**What to do**
Restate word for word the lines from the one containing "2. 不会出现内存溢出（也就" through the end of the listing below, with both ends included.

**Data extract**
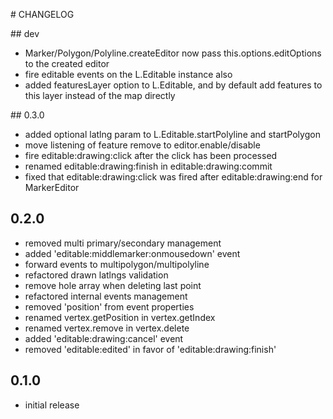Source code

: # CHANGELOG

## dev
- Marker/Polygon/Polyline.createEditor now pass this.options.editOptions to
  the created editor
- fire editable events on the L.Editable instance also
- added featuresLayer option to L.Editable, and by default add features to
  this layer instead of the map directly

## 0.3.0
- added optional latlng param to L.Editable.startPolyline and startPolygon
- move listening of feature remove to editor.enable/disable
- fire editable:drawing:click after the click has been processed
- renamed editable:drawing:finish in editable:drawing:commit
- fixed that editable:drawing:click was fired after editable:drawing:end for MarkerEditor

## 0.2.0
- removed multi primary/secondary management
- added 'editable:middlemarker:onmousedown' event
- forward events to multipolygon/multipolyline
- refactored drawn latlngs validation
- remove hole array when deleting last point
- refactored internal events management
- removed 'position' from event properties
- renamed vertex.getPosition in vertex.getIndex
- renamed vertex.remove in vertex.delete
- added 'editable:drawing:cancel' event
- removed 'editable:edited' in favor of 'editable:drawing:finish'

## 0.1.0
- initial release
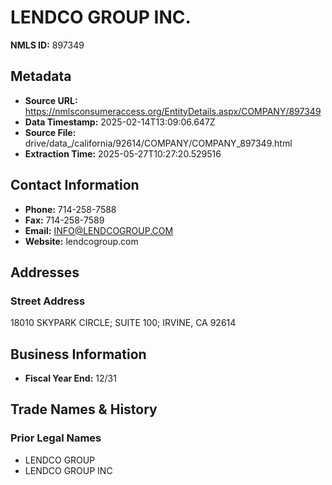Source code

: # LENDCO GROUP INC.

**NMLS ID:** 897349

## Metadata
- **Source URL:** https://nmlsconsumeraccess.org/EntityDetails.aspx/COMPANY/897349
- **Data Timestamp:** 2025-02-14T13:09:06.647Z
- **Source File:** drive/data_/california/92614/COMPANY/COMPANY_897349.html
- **Extraction Time:** 2025-05-27T10:27:20.529516

## Contact Information
- **Phone:** 714-258-7588
- **Fax:** 714-258-7589
- **Email:** INFO@LENDCOGROUP.COM
- **Website:** lendcogroup.com

## Addresses
### Street Address
18010 SKYPARK CIRCLE; SUITE 100; IRVINE, CA 92614

## Business Information
- **Fiscal Year End:** 12/31

## Trade Names & History
### Prior Legal Names
- LENDCO GROUP
- LENDCO GROUP INC

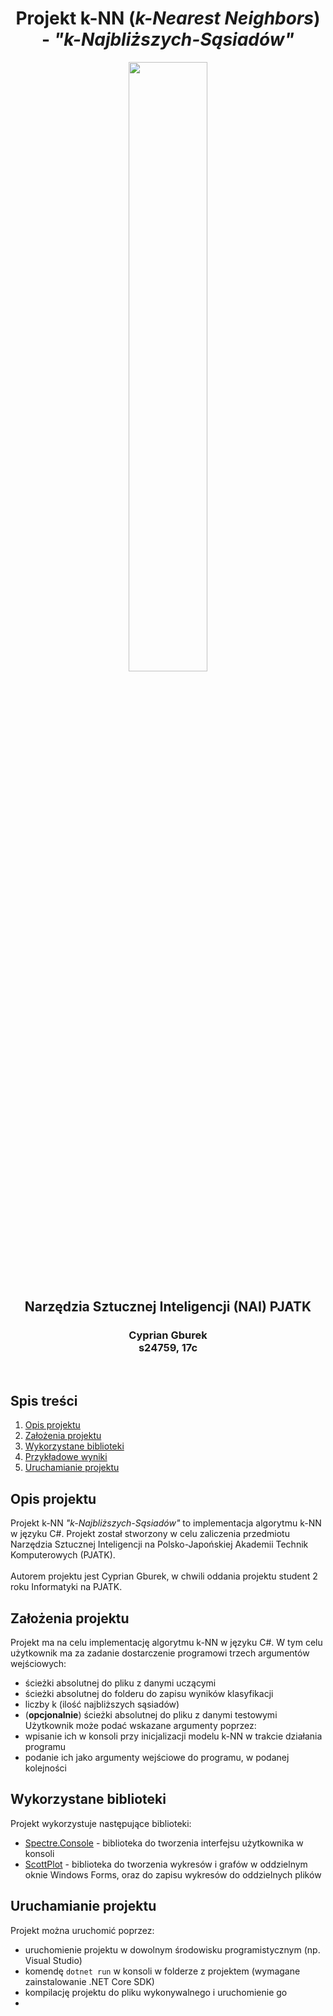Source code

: ﻿<div align="center">

# Projekt k-NN (*k-Nearest Neighbors*) - *"k-Najbliższych-Sąsiadów"*

<img src="https://sklep.pja.edu.pl/wp-content/uploads/2017/03/PJATK_shop-1.png" width="50%"></img>
## Narzędzia Sztucznej Inteligencji (NAI) PJATK
### Cyprian Gburek<br>s24759, 17c
</div>
<br>

## Spis treści
1. [Opis projektu](#opis-projektu)
2. [Założenia projektu](#założenia-projektu)
3. [Wykorzystane biblioteki](#wykorzystane-biblioteki)
4. [Przykładowe wyniki](#przykładowe-wyniki)
5. [Uruchamianie projektu](#uruchamianie-projektu)

## Opis projektu

Projekt k-NN *"k-Najbliższych-Sąsiadów"* to implementacja algorytmu k-NN w języku C#. Projekt został stworzony w celu zaliczenia przedmiotu Narzędzia Sztucznej Inteligencji na Polsko-Japońskiej Akademii Technik Komputerowych (PJATK).
<br><br>
Autorem projektu jest Cyprian Gburek, w chwili oddania projektu student 2 roku Informatyki na PJATK.

## Założenia projektu

Projekt ma na celu implementację algorytmu k-NN w języku C#. W tym celu użytkownik ma za zadanie dostarczenie programowi trzech argumentów wejściowych:
- ścieżki absolutnej do pliku z danymi uczącymi
- ścieżki absolutnej do folderu do zapisu wyników klasyfikacji
- liczby k (ilość najbliższych sąsiadów)
- (**opcjonalnie**) ścieżki absolutnej do pliku z danymi testowymi
Użytkownik może podać wskazane argumenty poprzez:
- wpisanie ich w konsoli przy inicjalizacji modelu k-NN w trakcie działania programu
- podanie ich jako argumenty wejściowe do programu, w podanej kolejności

## Wykorzystane biblioteki
Projekt wykorzystuje następujące biblioteki:
- [Spectre.Console](https://spectreconsole.net/) - biblioteka do tworzenia interfejsu użytkownika w konsoli
- [ScottPlot](https://scottplot.net/) - biblioteka do tworzenia wykresów i grafów w oddzielnym oknie Windows Forms, oraz do zapisu wykresów do oddzielnych plików

## Uruchamianie projektu
Projekt można uruchomić poprzez:
- uruchomienie projektu w dowolnym środowisku programistycznym (np. Visual Studio)
- komendę `dotnet run` w konsoli w folderze z projektem (wymagane zainstalowanie .NET Core SDK)
- kompilację projektu do pliku wykonywalnego i uruchomienie go
- 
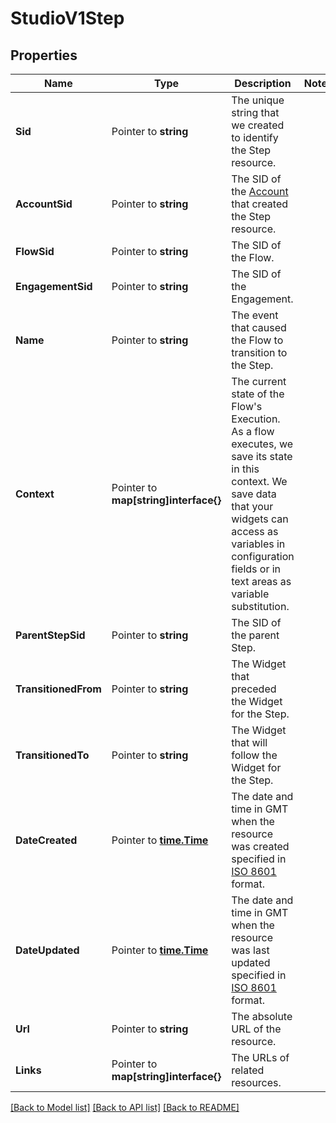 # StudioV1Step

## Properties

Name | Type | Description | Notes
------------ | ------------- | ------------- | -------------
**Sid** | Pointer to **string** | The unique string that we created to identify the Step resource. |
**AccountSid** | Pointer to **string** | The SID of the [Account](https://www.twilio.com/docs/iam/api/account) that created the Step resource. |
**FlowSid** | Pointer to **string** | The SID of the Flow. |
**EngagementSid** | Pointer to **string** | The SID of the Engagement. |
**Name** | Pointer to **string** | The event that caused the Flow to transition to the Step. |
**Context** | Pointer to **map[string]interface{}** | The current state of the Flow's Execution. As a flow executes, we save its state in this context. We save data that your widgets can access as variables in configuration fields or in text areas as variable substitution. |
**ParentStepSid** | Pointer to **string** | The SID of the parent Step. |
**TransitionedFrom** | Pointer to **string** | The Widget that preceded the Widget for the Step. |
**TransitionedTo** | Pointer to **string** | The Widget that will follow the Widget for the Step. |
**DateCreated** | Pointer to [**time.Time**](time.Time.md) | The date and time in GMT when the resource was created specified in [ISO 8601](https://en.wikipedia.org/wiki/ISO_8601) format. |
**DateUpdated** | Pointer to [**time.Time**](time.Time.md) | The date and time in GMT when the resource was last updated specified in [ISO 8601](https://en.wikipedia.org/wiki/ISO_8601) format. |
**Url** | Pointer to **string** | The absolute URL of the resource. |
**Links** | Pointer to **map[string]interface{}** | The URLs of related resources. |

[[Back to Model list]](../README.md#documentation-for-models) [[Back to API list]](../README.md#documentation-for-api-endpoints) [[Back to README]](../README.md)


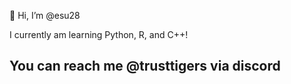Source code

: 👋 Hi, I’m @esu28

 I currently am learning Python, R, and C++!

 ## You can reach me @trusttigers via discord

 



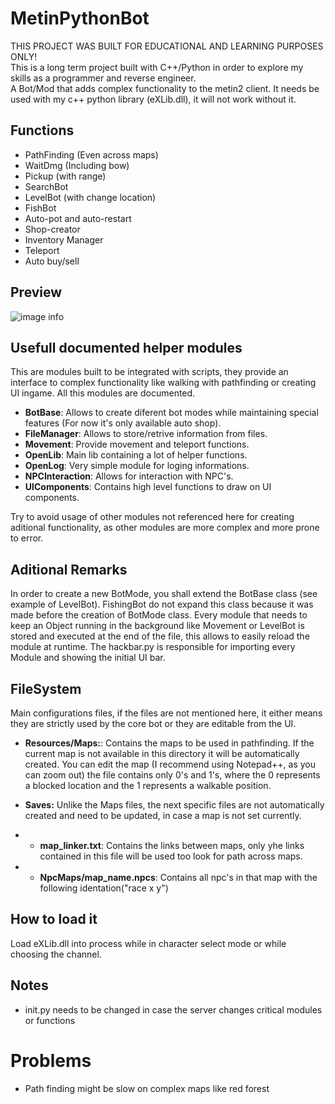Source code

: # MetinPythonBot
THIS PROJECT WAS BUILT FOR EDUCATIONAL AND LEARNING PURPOSES ONLY!<br>
This is a long term project built with C++/Python in order to explore my skills as a programmer and reverse engineer.<br>
A Bot/Mod that adds complex functionality to the metin2 client. It needs be used with my c++ python library (eXLib.dll), it will not work without it.<br>

## Functions
- PathFinding (Even across maps)
- WaitDmg (Including bow)
- Pickup (with range)
- SearchBot
- LevelBot (with change location)
- FishBot
- Auto-pot and auto-restart
- Shop-creator
- Inventory Manager
- Teleport
- Auto buy/sell

## Preview
![image info](https://i.gyazo.com/b1fa500eeaadabc1be91cc7b89782647.jpg)

## Usefull documented helper modules
This are modules built to be integrated with scripts, they provide an interface to complex functionality like walking with pathfinding or creating UI ingame.
All this modules are documented.

- <b>BotBase</b>: Allows to create diferent bot modes while maintaining special features (For now it's only available auto shop).
- <b>FileManager</b>: Allows to store/retrive information from files.
- <b>Movement</b>: Provide movement and teleport functions.
- <b>OpenLib</b>: Main lib containing a lot of helper functions.
- <b>OpenLog</b>: Very simple module for loging informations.
- <b>NPCInteraction</b>: Allows for interaction with NPC's.
- <b>UIComponents</b>: Contains high level functions to draw on UI components.

Try to avoid usage of other modules not referenced here for creating aditional functionality, as other modules are more complex and more prone to error.

## Aditional Remarks
In order to create a new BotMode, you shall extend the BotBase class (see example of LevelBot).
FishingBot do not expand this class because it was made before the creation of BotMode class. 
Every module that needs to keep an Object running in the background like Movement or LevelBot is stored and executed at the end of the file, this allows to easily reload the module at runtime.
The hackbar.py is responsible for importing every Module and showing the initial UI bar.

## FileSystem
Main configurations files, if the files are not mentioned here, it either means they are strictly used by the core bot or they are editable from the UI.

- <b>Resources/Maps:</b>: Contains the maps to be used in pathfinding. If the current map is not available in this directory it will be automatically created. You can edit the map (I recommend using Notepad++, as you can zoom out) the file contains only 0's and 1's, where the 0 represents a blocked location and the 1 represents a walkable position.

- <b>Saves:</b>
Unlike the Maps files, the next specific files are not automatically created and need to be updated, in case a map is not set currently.
- - <b>map_linker.txt</b>: Contains the links between maps, only yhe links contained in this file will be used too look for path across maps.
- - <b>NpcMaps/map_name.npcs</b>: Contains all npc's in that map with the following identation("race x y")

## How to load it
Load eXLib.dll into process while in character select mode or while choosing the channel.

## Notes
- init.py needs to be changed in case the server changes critical modules or functions


# Problems
- Path finding might be slow on complex maps like red forest
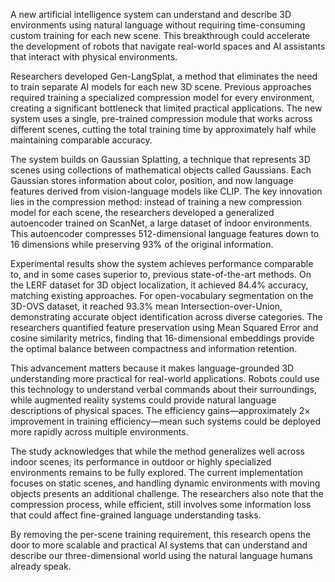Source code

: A new artificial intelligence system can understand and describe 3D environments using natural language without requiring time-consuming custom training for each new scene. This breakthrough could accelerate the development of robots that navigate real-world spaces and AI assistants that interact with physical environments.

Researchers developed Gen-LangSplat, a method that eliminates the need to train separate AI models for each new 3D scene. Previous approaches required training a specialized compression model for every environment, creating a significant bottleneck that limited practical applications. The new system uses a single, pre-trained compression module that works across different scenes, cutting the total training time by approximately half while maintaining comparable accuracy.

The system builds on Gaussian Splatting, a technique that represents 3D scenes using collections of mathematical objects called Gaussians. Each Gaussian stores information about color, position, and now language features derived from vision-language models like CLIP. The key innovation lies in the compression method: instead of training a new compression model for each scene, the researchers developed a generalized autoencoder trained on ScanNet, a large dataset of indoor environments. This autoencoder compresses 512-dimensional language features down to 16 dimensions while preserving 93% of the original information.

Experimental results show the system achieves performance comparable to, and in some cases superior to, previous state-of-the-art methods. On the LERF dataset for 3D object localization, it achieved 84.4% accuracy, matching existing approaches. For open-vocabulary segmentation on the 3D-OVS dataset, it reached 93.3% mean Intersection-over-Union, demonstrating accurate object identification across diverse categories. The researchers quantified feature preservation using Mean Squared Error and cosine similarity metrics, finding that 16-dimensional embeddings provide the optimal balance between compactness and information retention.

This advancement matters because it makes language-grounded 3D understanding more practical for real-world applications. Robots could use this technology to understand verbal commands about their surroundings, while augmented reality systems could provide natural language descriptions of physical spaces. The efficiency gains—approximately 2× improvement in training efficiency—mean such systems could be deployed more rapidly across multiple environments.

The study acknowledges that while the method generalizes well across indoor scenes, its performance in outdoor or highly specialized environments remains to be fully explored. The current implementation focuses on static scenes, and handling dynamic environments with moving objects presents an additional challenge. The researchers also note that the compression process, while efficient, still involves some information loss that could affect fine-grained language understanding tasks.

By removing the per-scene training requirement, this research opens the door to more scalable and practical AI systems that can understand and describe our three-dimensional world using the natural language humans already speak.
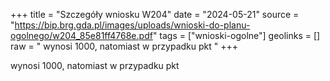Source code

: +++
title = "Szczegóły wniosku W204"
date = "2024-05-21"
source = "https://bip.brg.gda.pl/images/uploads/wnioski-do-planu-ogolnego/w204_85e81ff4768e.pdf"
tags = ["wnioski-ogolne"]
geolinks = []
raw = " wynosi 1000, natomiast w przypadku pkt "
+++

 wynosi 1000, natomiast w przypadku pkt 


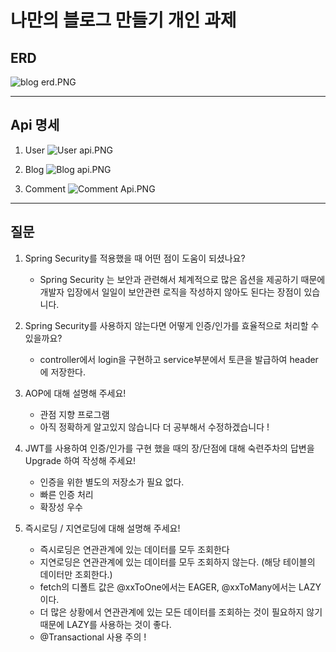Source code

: # 나만의 블로그 만들기 개인 과제

ERD
-

![blog erd.PNG](..%2F..%2F..%2F..%2F%EC%BD%94%EB%94%A9%20%EB%B8%94%EB%A1%9C%EA%B7%B8%20%EC%82%AC%EC%A7%84%2Fblog%20erd.PNG)

-------------------------------------
Api 명세
-
1. User
![User api.PNG](..%2F..%2F..%2F..%2F%EC%BD%94%EB%94%A9%20%EB%B8%94%EB%A1%9C%EA%B7%B8%20%EC%82%AC%EC%A7%84%2FUser%20api.PNG)

   
2. Blog
![Blog api.PNG](..%2F..%2F..%2F..%2F%EC%BD%94%EB%94%A9%20%EB%B8%94%EB%A1%9C%EA%B7%B8%20%EC%82%AC%EC%A7%84%2FBlog%20api.PNG)


3. Comment
![Comment Api.PNG](..%2F..%2F..%2F..%2F%EC%BD%94%EB%94%A9%20%EB%B8%94%EB%A1%9C%EA%B7%B8%20%EC%82%AC%EC%A7%84%2FComment%20Api.PNG)

-------------------------------------


질문
-
1. Spring Security를 적용했을 때 어떤 점이 도움이 되셨나요?
    - Spring Security 는 보안과 관련해서 체계적으로 많은 옵션을 제공하기 때문에 개발자 입장에서 일일이 보안관련 로직을 작성하지 않아도 된다는 장점이 있습니다.
   
2. Spring Security를 사용하지 않는다면 어떻게 인증/인가를 효율적으로 처리할 수 있을까요?
    - controller에서 login을 구현하고 service부분에서 토큰을 발급하여 header에 저장한다.


3. AOP에 대해 설명해 주세요!
    - 관점 지향 프로그램 
    - 아직 정확하게 알고있지 않습니다 더 공부해서 수정하겠습니다 !
   

4. JWT를 사용하여 인증/인가를 구현 했을 때의 장/단점에 대해 숙련주차의 답변을 Upgrade 하여 작성해 주세요!
    - 인증을 위한 별도의 저장소가 필요 없다. 
    - 빠른 인증 처리
    - 확장성 우수
    
5. 즉시로딩 / 지연로딩에 대해 설명해 주세요!
    - 즉시로딩은 연관관계에 있는 데이터를 모두 조회한다
    - 지연로딩은 연관관계에 있는 데이터를 모두 조회하지 않는다. (해당 테이블의 데이터만 조회한다.)
    - fetch의 디폴트 값은 @xxToOne에서는 EAGER, @xxToMany에서는 LAZY이다.
    - 더 많은 상황에서 연관관계에 있는 모든 데이터를 조회하는 것이 필요하지 않기 때문에 LAZY를 사용하는 것이 좋다.
    - @Transactional 사용 주의 !
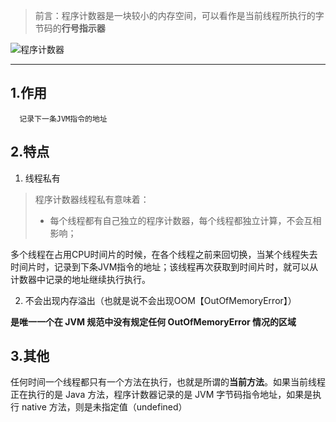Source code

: > 前言：程序计数器是一块较小的内存空间，可以看作是当前线程所执行的字节码的**行号指示器**

![程序计数器](https://adao-blog-pic.oss-cn-beijing.aliyuncs.com/pic/blog/%E7%A8%8B%E5%BA%8F%E8%AE%A1%E6%95%B0%E5%99%A8.png)

---

## 1.作用
      记录下一条JVM指令的地址
## 2.特点

1. 线程私有
> 程序计数器线程私有意味着： 
> - 每个线程都有自己独立的程序计数器，每个线程都独立计算，不会互相影响；

多个线程在占用CPU时间片的时候，在各个线程之前来回切换，当某个线程失去时间片时，记录到下条JVM指令的地址；该线程再次获取到时间片时，就可以从计数器中记录的地址继续执行执行。

2. 不会出现内存溢出（也就是说不会出现OOM【OutOfMemoryError】）

**是唯一一个在 JVM 规范中没有规定任何 OutOfMemoryError 情况的区域**
## 3.其他
任何时间一个线程都只有一个方法在执行，也就是所谓的**当前方法**。如果当前线程正在执行的是 Java 方法，程序计数器记录的是 JVM 字节码指令地址，如果是执行 native 方法，则是未指定值（undefined）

**Answer**
2. 不会出现内存溢出（也就是说不会出现OOM【OutOfMemoryError】）

**是唯一一个在 JVM 规范中没有规定任何 OutOfMemoryError 情况的区域**
## 3.其他
任何时间一个线程都只有一个方法在执行，也就是所谓的**当前方法**。如果当前线程正在执行的是 Java 方法，程序计数器记录的是 JVM 字节码指令地址，如果是执行 native 方法，则是未指定值（undefined）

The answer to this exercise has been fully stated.